I don't know what you're talking about here. It doesn't.
> You require github exclusively. Although that is also my favorite source
GitHub is by far the most popular code hosting site. Sounds like a
good place to start.
> As brought up earlier, it's another dependency in the development life
> cycle, and a very serious one. Can you guarantee that your site will always
> remain online?
Of course not. I don't know of any site that always remains online.
That said, this is a trivial service, and having it highly available
is no trouble. The efforts on that will be proportional to its use.
> Will you operate it indefinitely? Any source code using this
> scheme will immediately be bound to it for all time. IMO, this is a very
> serious decision to make as a dev.
Yes, I will operate it indefinitely.

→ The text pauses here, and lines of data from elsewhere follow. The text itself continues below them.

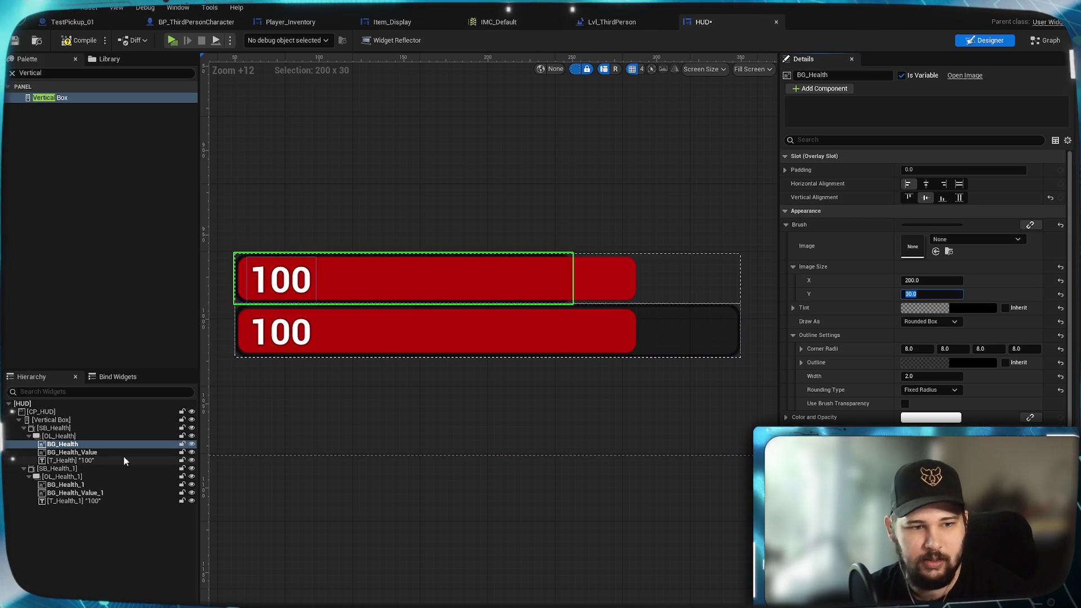
click(72, 452)
click(937, 280)
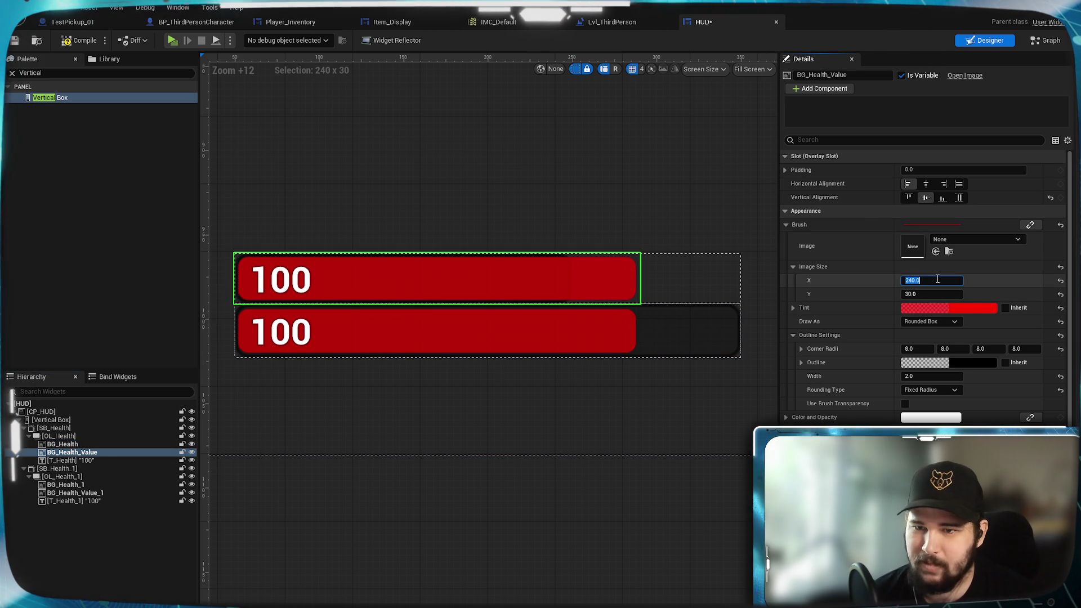
text(0)
key(Return)
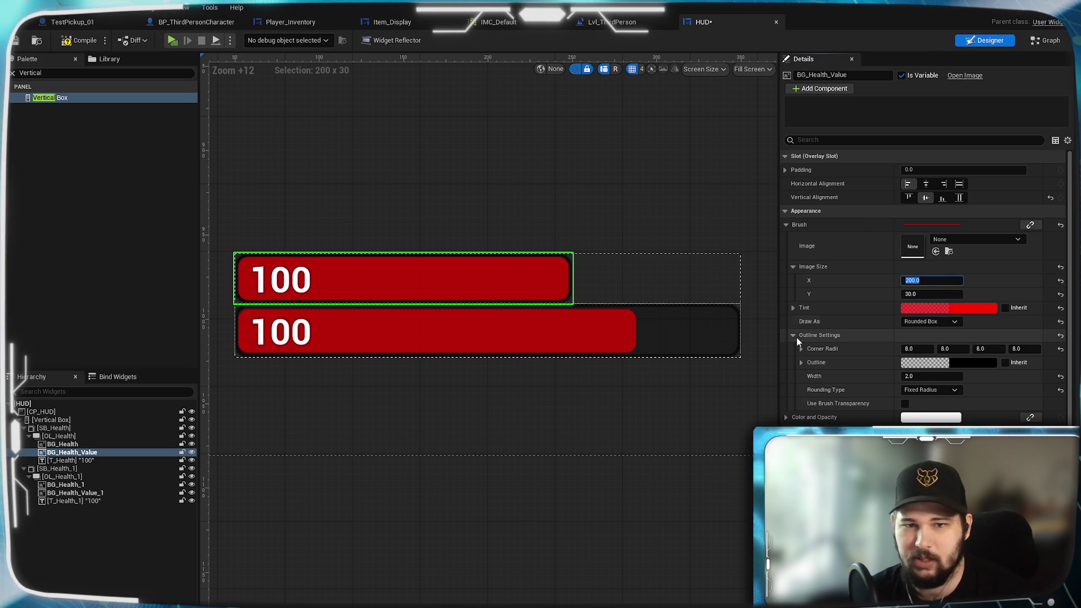
click(78, 460)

It would be very ironic if while
pursuing the stability of code at large I broke everybody at once.
> As long as your within an organizations, these issues can be solved by
> sticking to *the* convention, but out at large I think the limitations
> outweigh the benefits.
If that's not clear, the goal of gonuts.org
is to strongly encourage
authors to consider the stability of their APIs over time, and to
offer a simple path towards that. Pretty much 100% of the packages
hosted at GitHub today don't do anything like that. So, if you're
worried that gonuts.org
will break your code somehow, we're on the
same side of the problem. Your code *will* be broken soon if the
packages you depend upon do not adopt a stability strategy.